┌─ Data for this exercise
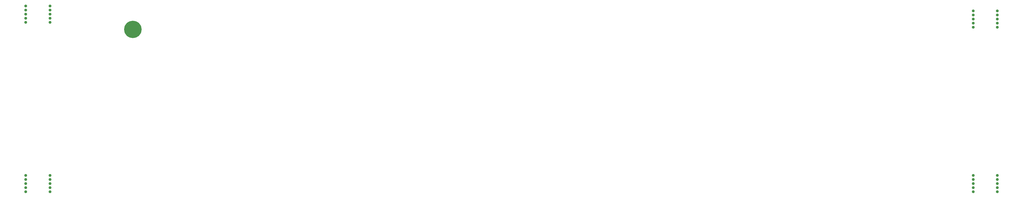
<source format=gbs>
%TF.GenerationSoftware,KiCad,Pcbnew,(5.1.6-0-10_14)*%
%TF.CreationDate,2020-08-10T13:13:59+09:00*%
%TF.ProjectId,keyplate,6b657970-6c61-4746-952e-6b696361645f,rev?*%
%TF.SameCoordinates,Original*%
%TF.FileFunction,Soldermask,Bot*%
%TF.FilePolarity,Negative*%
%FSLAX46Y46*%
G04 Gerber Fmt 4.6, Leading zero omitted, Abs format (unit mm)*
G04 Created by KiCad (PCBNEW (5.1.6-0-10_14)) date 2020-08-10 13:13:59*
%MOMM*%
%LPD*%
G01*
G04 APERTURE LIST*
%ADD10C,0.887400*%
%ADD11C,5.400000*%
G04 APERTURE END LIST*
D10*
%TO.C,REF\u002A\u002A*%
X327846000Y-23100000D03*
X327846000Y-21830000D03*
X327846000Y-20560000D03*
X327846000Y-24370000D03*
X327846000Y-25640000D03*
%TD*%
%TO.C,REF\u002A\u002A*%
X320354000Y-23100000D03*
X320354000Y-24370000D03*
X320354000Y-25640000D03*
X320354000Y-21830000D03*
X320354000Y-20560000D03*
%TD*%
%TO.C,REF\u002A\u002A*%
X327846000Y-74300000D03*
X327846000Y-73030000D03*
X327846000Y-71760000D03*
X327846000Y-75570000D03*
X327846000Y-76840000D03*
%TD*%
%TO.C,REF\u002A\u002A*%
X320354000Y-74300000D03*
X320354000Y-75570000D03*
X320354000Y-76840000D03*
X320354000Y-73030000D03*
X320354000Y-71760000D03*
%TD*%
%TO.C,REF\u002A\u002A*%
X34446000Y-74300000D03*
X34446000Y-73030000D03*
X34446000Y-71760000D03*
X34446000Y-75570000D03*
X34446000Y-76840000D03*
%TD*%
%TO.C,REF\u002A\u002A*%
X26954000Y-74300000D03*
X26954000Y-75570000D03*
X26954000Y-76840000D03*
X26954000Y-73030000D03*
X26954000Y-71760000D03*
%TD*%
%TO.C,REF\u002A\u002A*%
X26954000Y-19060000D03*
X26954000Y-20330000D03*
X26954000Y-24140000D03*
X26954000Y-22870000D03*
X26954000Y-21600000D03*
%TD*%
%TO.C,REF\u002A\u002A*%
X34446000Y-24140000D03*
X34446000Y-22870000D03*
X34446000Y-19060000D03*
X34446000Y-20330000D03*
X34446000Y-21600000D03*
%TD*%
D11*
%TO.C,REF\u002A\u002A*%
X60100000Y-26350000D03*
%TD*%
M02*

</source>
└─
┌─ Data for this exercise
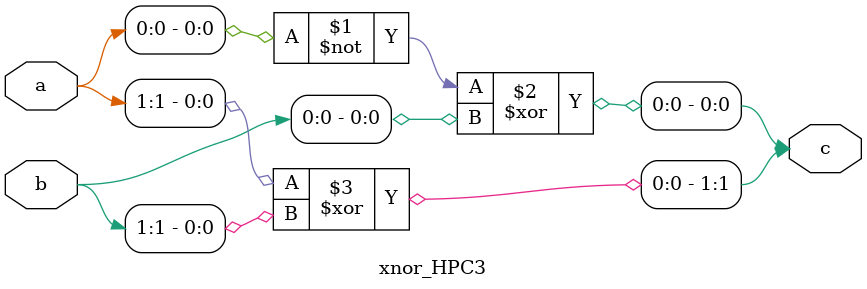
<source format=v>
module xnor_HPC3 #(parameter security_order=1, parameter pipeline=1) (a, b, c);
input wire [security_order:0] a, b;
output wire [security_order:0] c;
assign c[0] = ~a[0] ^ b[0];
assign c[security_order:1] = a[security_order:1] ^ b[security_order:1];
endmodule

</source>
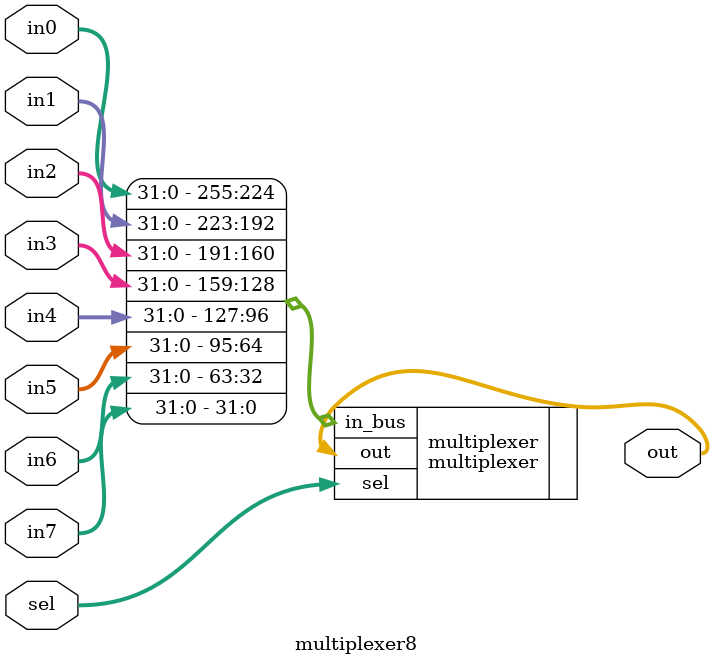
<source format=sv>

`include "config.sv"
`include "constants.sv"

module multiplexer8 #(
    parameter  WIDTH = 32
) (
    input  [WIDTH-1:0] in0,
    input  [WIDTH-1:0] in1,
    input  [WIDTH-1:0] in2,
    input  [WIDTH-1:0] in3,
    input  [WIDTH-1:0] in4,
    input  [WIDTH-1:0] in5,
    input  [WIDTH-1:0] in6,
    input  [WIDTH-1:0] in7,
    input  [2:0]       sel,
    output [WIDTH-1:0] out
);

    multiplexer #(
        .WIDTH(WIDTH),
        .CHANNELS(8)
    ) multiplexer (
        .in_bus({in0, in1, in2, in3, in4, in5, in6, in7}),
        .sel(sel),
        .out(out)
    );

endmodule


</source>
└─
┌─ Data for this exercise
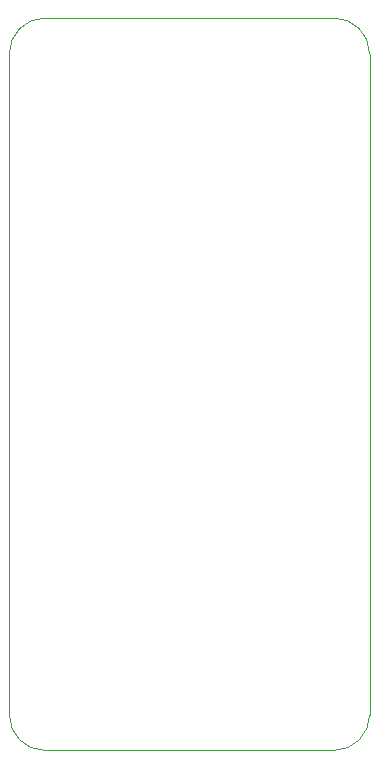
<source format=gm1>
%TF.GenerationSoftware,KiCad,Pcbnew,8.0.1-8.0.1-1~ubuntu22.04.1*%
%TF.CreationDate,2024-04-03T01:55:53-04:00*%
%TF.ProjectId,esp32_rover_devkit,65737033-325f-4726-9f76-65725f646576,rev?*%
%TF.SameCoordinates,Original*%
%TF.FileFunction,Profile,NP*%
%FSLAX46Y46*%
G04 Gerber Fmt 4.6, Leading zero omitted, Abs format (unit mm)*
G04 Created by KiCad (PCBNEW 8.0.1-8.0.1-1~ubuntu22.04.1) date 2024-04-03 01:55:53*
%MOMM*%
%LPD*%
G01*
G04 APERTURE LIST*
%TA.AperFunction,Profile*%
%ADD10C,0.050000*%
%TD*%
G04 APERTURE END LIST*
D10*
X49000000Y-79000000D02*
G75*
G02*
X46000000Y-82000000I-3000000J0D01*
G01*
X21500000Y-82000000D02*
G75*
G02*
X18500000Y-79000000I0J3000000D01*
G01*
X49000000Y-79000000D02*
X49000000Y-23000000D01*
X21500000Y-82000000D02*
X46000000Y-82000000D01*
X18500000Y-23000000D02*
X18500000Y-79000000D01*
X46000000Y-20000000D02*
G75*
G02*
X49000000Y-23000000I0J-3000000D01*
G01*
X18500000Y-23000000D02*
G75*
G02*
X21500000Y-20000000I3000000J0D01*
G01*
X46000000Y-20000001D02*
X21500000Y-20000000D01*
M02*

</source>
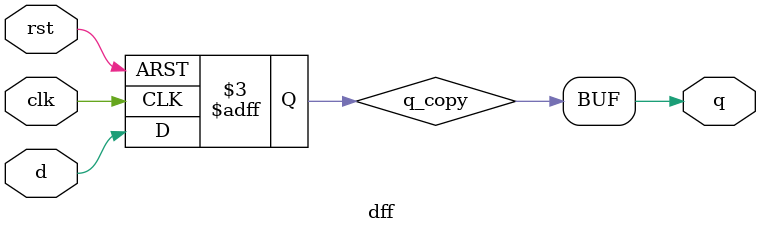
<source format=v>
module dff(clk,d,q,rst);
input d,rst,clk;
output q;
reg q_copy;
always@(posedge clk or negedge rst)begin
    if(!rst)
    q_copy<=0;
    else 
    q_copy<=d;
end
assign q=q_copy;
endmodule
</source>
└─
To do: Would you please copy every line in the data that contains the word "Created"?

Response to the task:
G04 Created by KiCad (PCBNEW (5.1.6-0-10_14)) date 2020-08-10 13:13:59*
G04 Created by KiCad (PCBNEW 8.0.1-8.0.1-1~ubuntu22.04.1) date 2024-04-03 01:55:53*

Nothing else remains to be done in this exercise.